TEXT EXCERPT:
____________________

Re: [Bloat] Detecting bufferbloat from outside a node

[Paolo Valente]

Thanks for this extra information and suggestions. Just to be certain that I am not missing anything: I am assuming that also the observed delay you mention is the delay observed from outside endpoints, and not the total delay that one would obtain by adding also the queueing delays inside end points (which, in my case, is one of the unobservable quantities).

Il giorno 04/mag/2015, alle ore 12:28, Jonathan Morton <chromatix99@gmail.com> ha scritto:

> Generally, the minimum observed delay will correspond to the case when both inbound and outbound queues are empty throughout the path. This delay should correspond to basic propagation and forwarding delays, which can't be reduced further without altering some aspect of the network.
> 
> Higher observed delays than this will tend to correspond to one or both of the buffers at the bottleneck being persistently filled. To work out which one, you'll need to estimate the network load in each direction. This is of course easiest if you can see all or most of the traffic passing the bottleneck link, or if you yourself are participating in that load, but it's probably possible in some other situations if you get creative.

____________________

Repeat the bufferbloat discussion above in full, word for word.

EXTRACTED MATERIAL:
____________________

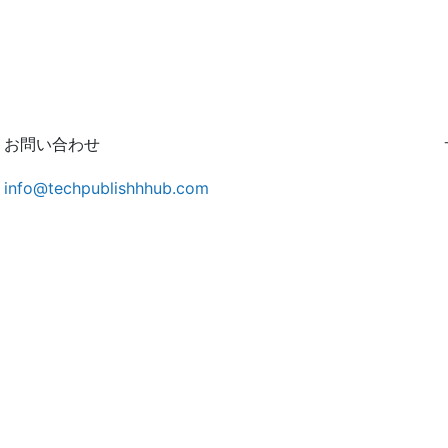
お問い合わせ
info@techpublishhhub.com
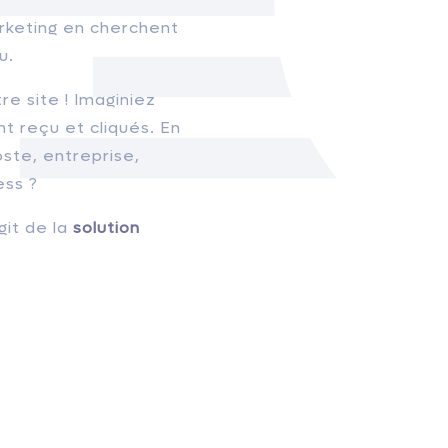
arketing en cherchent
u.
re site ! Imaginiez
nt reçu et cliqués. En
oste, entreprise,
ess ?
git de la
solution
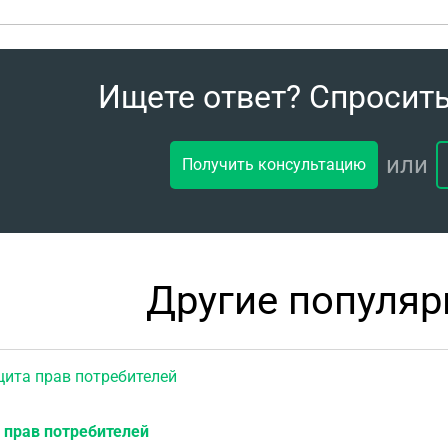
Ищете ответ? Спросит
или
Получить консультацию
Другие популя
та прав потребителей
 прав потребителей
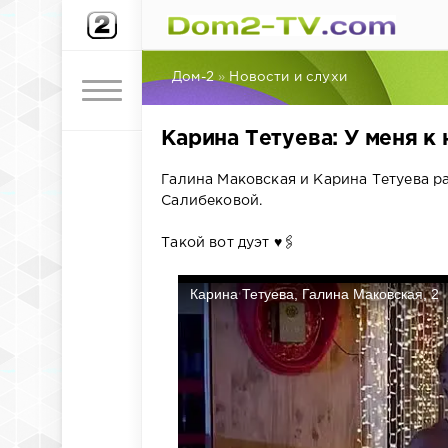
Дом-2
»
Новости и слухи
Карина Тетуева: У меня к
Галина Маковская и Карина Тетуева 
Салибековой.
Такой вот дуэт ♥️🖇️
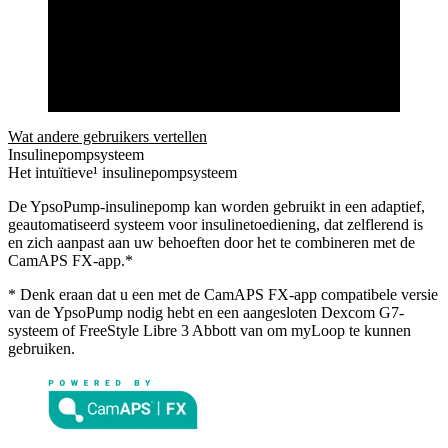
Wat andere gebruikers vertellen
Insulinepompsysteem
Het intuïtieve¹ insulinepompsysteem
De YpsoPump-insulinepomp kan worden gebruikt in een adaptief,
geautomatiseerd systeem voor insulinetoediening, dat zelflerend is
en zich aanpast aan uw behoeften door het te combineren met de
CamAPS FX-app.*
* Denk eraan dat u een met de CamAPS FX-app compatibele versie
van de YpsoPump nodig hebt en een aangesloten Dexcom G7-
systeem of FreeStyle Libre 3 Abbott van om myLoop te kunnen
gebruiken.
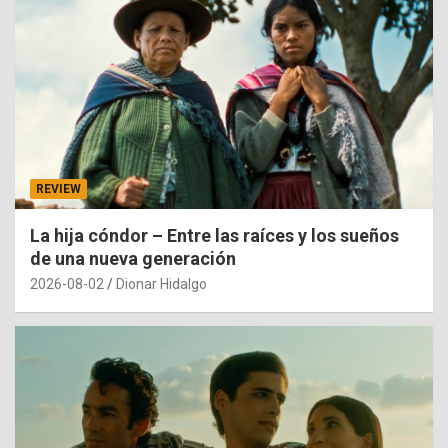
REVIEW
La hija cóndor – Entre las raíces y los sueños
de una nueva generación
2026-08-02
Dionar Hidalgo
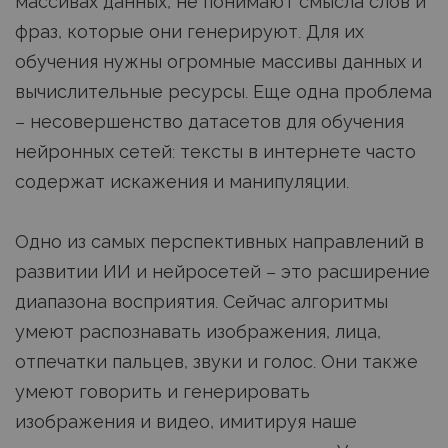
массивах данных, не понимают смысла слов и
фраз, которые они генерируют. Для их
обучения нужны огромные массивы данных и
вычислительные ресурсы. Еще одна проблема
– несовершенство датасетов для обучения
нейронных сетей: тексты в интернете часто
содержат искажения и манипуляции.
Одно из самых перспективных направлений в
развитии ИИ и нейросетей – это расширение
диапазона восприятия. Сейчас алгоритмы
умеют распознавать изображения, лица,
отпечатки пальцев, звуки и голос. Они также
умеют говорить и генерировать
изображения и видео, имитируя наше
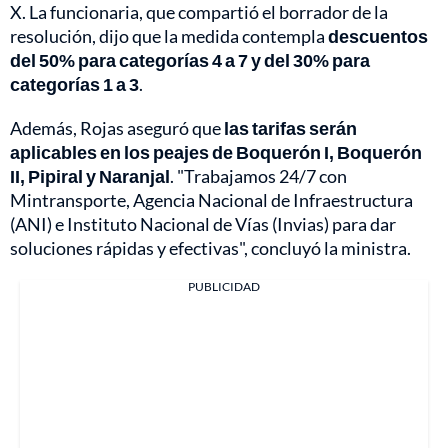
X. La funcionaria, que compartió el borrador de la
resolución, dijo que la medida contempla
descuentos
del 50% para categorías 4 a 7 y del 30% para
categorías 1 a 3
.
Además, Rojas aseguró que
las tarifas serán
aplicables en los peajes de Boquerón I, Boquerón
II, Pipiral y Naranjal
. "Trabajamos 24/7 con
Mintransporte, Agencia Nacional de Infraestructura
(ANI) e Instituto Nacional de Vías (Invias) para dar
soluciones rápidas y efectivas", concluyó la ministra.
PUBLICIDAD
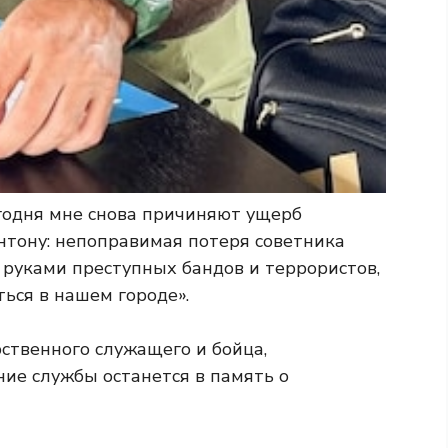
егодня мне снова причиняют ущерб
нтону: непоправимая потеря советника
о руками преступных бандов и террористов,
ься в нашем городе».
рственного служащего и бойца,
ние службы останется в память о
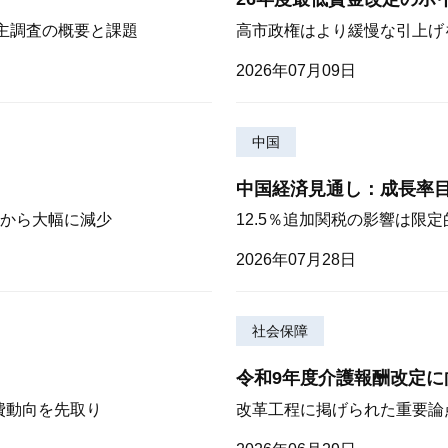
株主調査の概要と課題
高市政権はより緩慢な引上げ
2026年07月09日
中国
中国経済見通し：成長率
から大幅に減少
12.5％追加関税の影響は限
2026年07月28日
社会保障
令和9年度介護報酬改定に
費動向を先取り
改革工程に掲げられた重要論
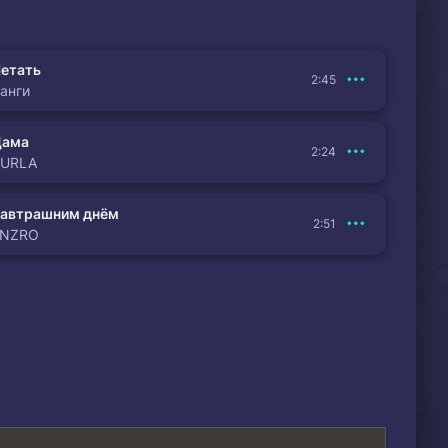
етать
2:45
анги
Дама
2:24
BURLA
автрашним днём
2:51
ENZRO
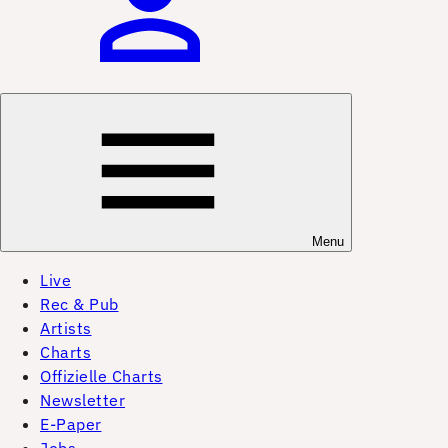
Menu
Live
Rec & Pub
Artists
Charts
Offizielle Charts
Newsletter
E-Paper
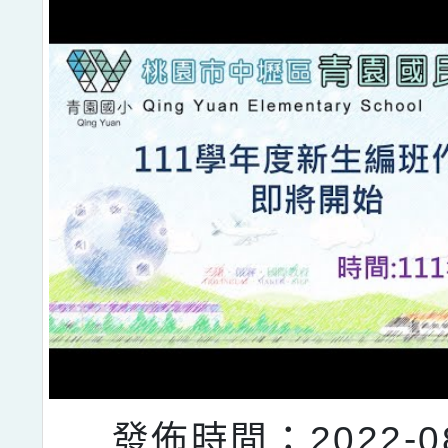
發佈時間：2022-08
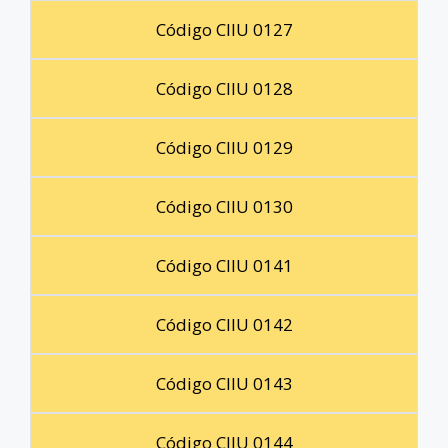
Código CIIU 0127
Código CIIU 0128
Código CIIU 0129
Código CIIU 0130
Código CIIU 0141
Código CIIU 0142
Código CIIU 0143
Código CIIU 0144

____________________

YOUR RESPONSE:
Re: [Bloat] Detecting bufferbloat from outside a node

[Paolo Valente]

Thanks for this extra information and suggestions. Just to be certain that I am not missing anything: I am assuming that also the observed delay you mention is the delay observed from outside endpoints, and not the total delay that one would obtain by adding also the queueing delays inside end points (which, in my case, is one of the unobservable quantities).

Il giorno 04/mag/2015, alle ore 12:28, Jonathan Morton <chromatix99@gmail.com> ha scritto:

> Generally, the minimum observed delay will correspond to the case when both inbound and outbound queues are empty throughout the path. This delay should correspond to basic propagation and forwarding delays, which can't be reduced further without altering some aspect of the network.
> 
> Higher observed delays than this will tend to correspond to one or both of the buffers at the bottleneck being persistently filled. To work out which one, you'll need to estimate the network load in each direction. This is of course easiest if you can see all or most of the traffic passing the bottleneck link, or if you yourself are participating in that load, but it's probably possible in some other situations if you get creative.